Dataset entries

=== Begin Enclosure ===

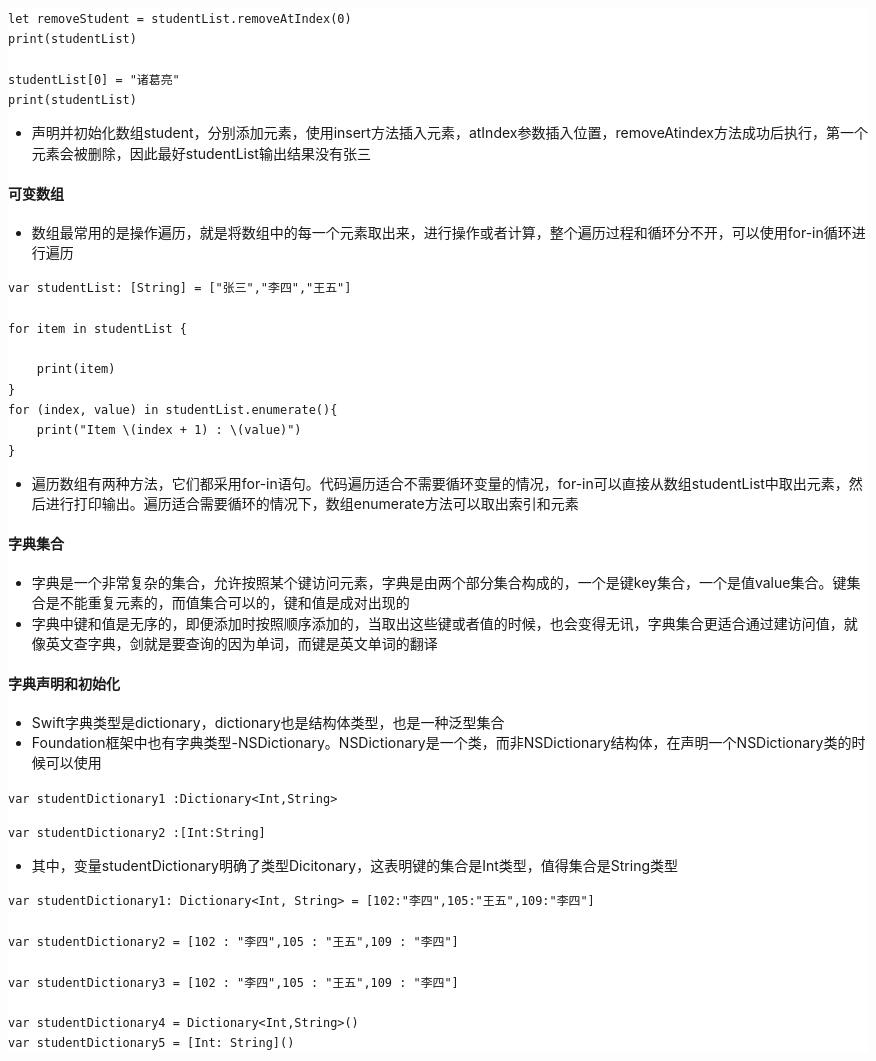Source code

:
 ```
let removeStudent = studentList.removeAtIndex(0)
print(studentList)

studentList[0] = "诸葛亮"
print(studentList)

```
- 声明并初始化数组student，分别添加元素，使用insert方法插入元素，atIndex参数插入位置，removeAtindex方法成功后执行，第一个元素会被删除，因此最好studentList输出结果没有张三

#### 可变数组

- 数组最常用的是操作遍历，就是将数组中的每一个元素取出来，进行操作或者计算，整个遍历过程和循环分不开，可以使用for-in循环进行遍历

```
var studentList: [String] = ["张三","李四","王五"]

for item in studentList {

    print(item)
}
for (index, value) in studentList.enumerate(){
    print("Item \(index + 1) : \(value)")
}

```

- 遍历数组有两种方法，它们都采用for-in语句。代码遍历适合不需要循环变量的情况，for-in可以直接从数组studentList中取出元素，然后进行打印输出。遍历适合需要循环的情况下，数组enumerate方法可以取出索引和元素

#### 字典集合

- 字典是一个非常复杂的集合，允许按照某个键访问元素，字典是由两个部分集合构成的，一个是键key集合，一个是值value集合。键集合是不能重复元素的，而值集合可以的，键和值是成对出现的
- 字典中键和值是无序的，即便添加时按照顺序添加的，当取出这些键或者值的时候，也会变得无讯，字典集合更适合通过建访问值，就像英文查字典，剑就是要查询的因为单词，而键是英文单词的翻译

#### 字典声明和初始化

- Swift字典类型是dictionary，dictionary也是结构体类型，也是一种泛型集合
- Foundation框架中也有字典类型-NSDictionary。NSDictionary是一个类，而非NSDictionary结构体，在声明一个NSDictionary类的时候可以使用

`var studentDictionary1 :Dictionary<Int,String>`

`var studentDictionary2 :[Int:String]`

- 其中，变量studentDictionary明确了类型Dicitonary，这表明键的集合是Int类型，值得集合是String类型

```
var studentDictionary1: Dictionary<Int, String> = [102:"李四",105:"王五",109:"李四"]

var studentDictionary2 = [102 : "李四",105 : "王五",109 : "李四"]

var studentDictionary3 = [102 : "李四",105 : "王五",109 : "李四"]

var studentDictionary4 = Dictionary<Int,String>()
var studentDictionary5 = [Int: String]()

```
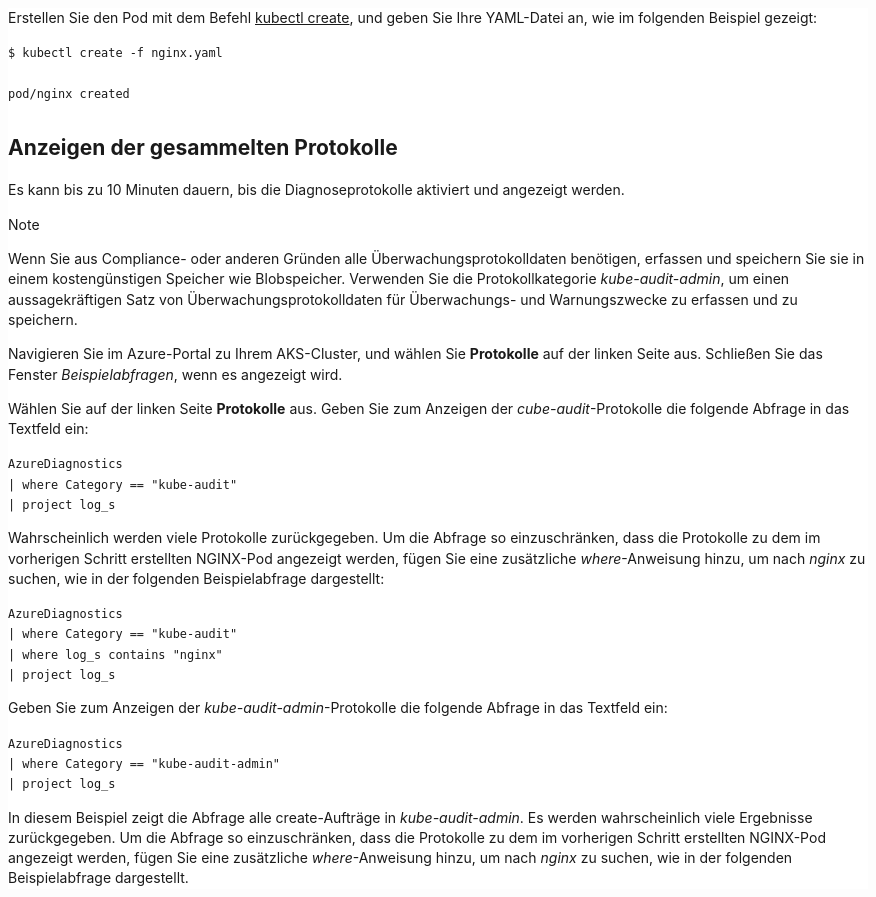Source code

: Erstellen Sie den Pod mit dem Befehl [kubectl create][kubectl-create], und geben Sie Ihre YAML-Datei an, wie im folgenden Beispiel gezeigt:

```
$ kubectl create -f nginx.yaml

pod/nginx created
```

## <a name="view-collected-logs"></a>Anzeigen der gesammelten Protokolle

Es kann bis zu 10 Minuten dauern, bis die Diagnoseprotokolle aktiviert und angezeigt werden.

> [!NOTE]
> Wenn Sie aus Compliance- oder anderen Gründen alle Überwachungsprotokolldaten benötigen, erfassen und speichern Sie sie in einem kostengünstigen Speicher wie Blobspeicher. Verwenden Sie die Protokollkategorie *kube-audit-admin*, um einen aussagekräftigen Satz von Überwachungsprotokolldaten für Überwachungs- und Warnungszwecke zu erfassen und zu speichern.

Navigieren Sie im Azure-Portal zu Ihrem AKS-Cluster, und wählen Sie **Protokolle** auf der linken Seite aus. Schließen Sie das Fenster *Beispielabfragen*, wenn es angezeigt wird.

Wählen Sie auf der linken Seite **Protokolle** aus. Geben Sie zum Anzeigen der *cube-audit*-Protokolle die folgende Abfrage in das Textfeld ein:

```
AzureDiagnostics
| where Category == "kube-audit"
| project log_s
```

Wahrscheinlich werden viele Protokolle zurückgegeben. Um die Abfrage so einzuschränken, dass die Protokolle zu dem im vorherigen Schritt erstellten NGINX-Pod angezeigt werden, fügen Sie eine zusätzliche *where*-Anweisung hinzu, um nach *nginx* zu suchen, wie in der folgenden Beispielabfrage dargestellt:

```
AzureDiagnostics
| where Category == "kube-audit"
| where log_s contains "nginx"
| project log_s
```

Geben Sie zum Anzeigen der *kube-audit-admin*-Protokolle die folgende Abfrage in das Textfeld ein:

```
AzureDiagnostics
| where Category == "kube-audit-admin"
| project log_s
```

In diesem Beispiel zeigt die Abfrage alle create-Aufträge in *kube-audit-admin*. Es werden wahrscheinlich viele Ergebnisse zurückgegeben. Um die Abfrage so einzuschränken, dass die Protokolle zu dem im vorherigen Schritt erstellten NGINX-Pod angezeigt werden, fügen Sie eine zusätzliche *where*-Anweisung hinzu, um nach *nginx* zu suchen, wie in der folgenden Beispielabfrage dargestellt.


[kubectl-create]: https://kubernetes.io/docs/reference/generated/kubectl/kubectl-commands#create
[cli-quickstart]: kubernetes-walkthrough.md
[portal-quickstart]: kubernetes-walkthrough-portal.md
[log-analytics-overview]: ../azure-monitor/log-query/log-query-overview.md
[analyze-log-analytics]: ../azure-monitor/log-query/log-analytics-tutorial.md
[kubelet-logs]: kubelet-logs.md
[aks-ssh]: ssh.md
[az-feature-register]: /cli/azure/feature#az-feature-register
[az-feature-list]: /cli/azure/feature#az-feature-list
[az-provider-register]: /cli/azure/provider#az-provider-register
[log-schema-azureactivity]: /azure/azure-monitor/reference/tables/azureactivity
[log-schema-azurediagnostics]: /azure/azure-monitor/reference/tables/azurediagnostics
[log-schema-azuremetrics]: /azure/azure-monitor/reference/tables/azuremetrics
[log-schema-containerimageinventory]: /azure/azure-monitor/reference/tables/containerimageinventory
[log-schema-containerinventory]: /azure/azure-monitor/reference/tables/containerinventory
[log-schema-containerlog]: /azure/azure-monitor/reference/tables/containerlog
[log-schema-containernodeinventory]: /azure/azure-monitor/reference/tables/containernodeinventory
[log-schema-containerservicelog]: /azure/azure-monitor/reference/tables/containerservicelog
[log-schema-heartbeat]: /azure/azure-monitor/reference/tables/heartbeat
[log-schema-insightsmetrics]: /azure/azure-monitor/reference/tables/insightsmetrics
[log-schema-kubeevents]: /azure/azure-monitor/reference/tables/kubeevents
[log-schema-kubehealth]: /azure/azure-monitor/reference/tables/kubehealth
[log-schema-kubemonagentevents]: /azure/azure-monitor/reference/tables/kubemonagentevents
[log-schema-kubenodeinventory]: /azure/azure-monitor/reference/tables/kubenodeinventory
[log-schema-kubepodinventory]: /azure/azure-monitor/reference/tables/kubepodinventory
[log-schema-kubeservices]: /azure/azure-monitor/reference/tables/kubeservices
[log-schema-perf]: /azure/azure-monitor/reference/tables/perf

=== End Enclosure ===
=== Begin Enclosure ===

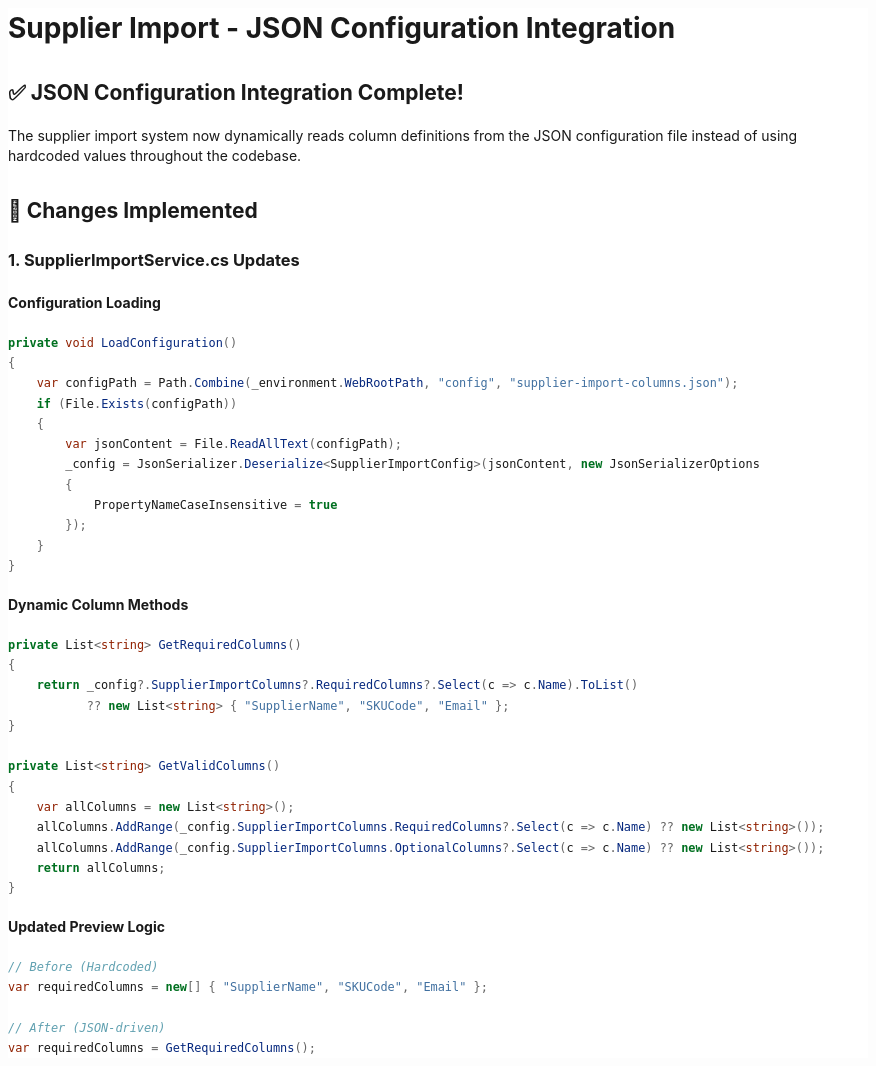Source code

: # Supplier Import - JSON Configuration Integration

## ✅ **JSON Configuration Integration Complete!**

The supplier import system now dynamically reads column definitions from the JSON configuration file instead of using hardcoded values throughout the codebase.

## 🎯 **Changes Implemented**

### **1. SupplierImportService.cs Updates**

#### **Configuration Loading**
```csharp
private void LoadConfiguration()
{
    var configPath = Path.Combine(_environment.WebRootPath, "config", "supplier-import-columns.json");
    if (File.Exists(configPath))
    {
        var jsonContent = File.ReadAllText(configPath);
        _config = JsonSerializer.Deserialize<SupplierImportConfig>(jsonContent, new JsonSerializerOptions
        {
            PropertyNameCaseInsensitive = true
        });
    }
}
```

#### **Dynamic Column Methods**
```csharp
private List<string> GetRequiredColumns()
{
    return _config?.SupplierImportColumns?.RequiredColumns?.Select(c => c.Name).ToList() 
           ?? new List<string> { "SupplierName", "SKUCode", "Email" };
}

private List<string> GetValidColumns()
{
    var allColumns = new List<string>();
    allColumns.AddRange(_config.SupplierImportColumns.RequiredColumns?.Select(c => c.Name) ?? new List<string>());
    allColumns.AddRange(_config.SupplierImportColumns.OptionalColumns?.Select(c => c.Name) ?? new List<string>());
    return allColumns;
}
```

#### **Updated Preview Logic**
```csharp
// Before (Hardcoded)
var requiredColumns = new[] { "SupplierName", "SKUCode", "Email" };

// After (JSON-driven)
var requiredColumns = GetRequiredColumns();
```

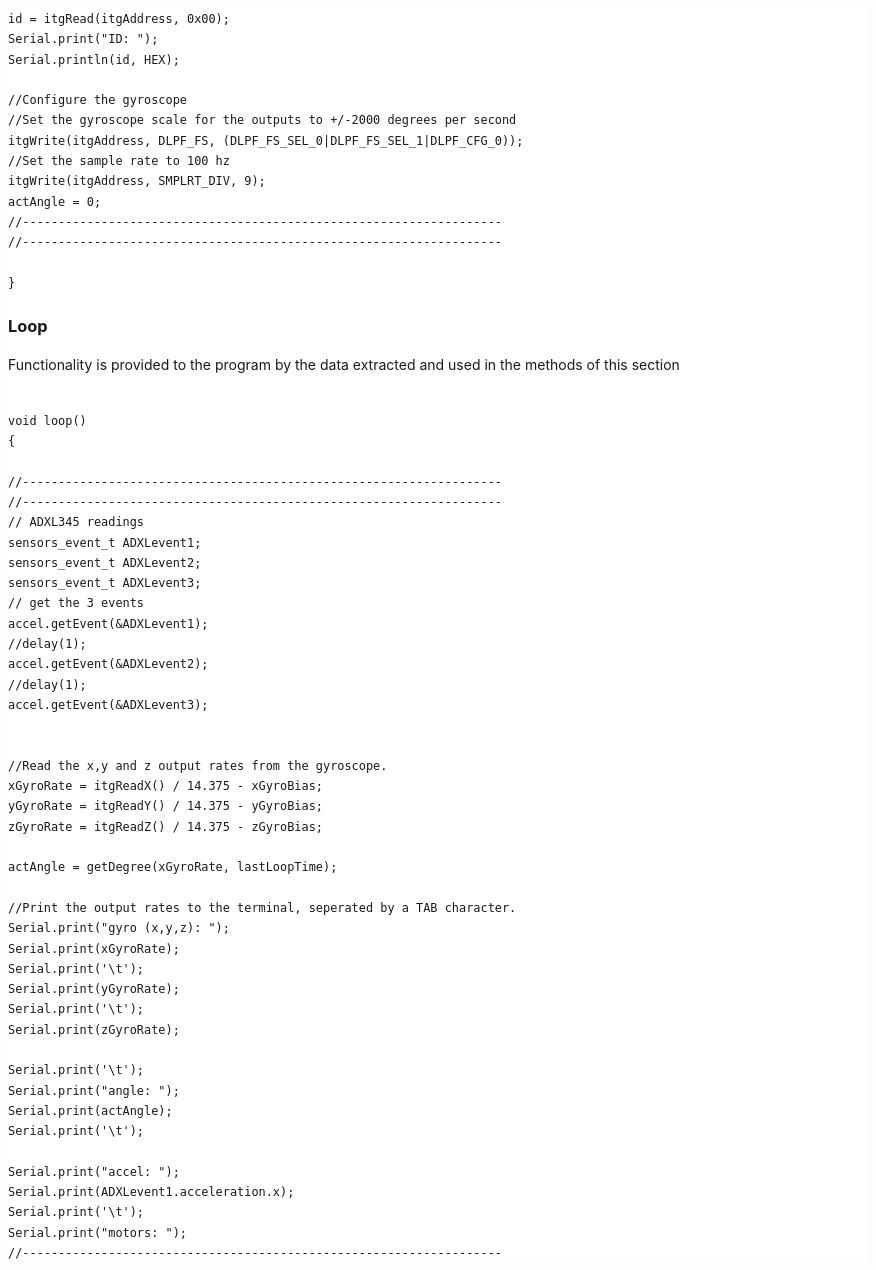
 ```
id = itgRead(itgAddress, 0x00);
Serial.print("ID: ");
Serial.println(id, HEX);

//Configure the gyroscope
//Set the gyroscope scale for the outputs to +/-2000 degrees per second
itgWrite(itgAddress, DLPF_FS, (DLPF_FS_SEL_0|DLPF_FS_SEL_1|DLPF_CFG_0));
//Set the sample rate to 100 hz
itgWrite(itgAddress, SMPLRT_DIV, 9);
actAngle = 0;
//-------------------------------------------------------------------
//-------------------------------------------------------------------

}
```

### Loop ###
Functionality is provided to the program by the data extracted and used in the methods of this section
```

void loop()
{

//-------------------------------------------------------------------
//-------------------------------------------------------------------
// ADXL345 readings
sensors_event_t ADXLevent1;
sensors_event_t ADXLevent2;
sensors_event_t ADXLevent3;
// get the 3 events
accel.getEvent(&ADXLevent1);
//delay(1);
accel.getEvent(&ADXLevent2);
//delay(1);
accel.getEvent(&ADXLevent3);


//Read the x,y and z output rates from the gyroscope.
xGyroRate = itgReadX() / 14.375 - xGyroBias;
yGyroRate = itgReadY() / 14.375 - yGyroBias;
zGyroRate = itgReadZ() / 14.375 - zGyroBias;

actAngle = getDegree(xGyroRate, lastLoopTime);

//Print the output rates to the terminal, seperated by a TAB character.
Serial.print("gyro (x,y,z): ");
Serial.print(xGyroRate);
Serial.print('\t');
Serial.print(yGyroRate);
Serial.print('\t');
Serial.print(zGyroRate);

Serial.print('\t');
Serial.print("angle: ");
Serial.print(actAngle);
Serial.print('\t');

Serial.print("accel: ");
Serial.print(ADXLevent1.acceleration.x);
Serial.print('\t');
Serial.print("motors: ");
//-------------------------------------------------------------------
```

=== End Enclosure ===

HOW TO COMPLETE THIS TASK
Whenever a line in the data holds "yGyroRate", copy that line.

SOLUTION TO THIS TASK
yGyroRate = itgReadY() / 14.375 - yGyroBias;
Serial.print(yGyroRate);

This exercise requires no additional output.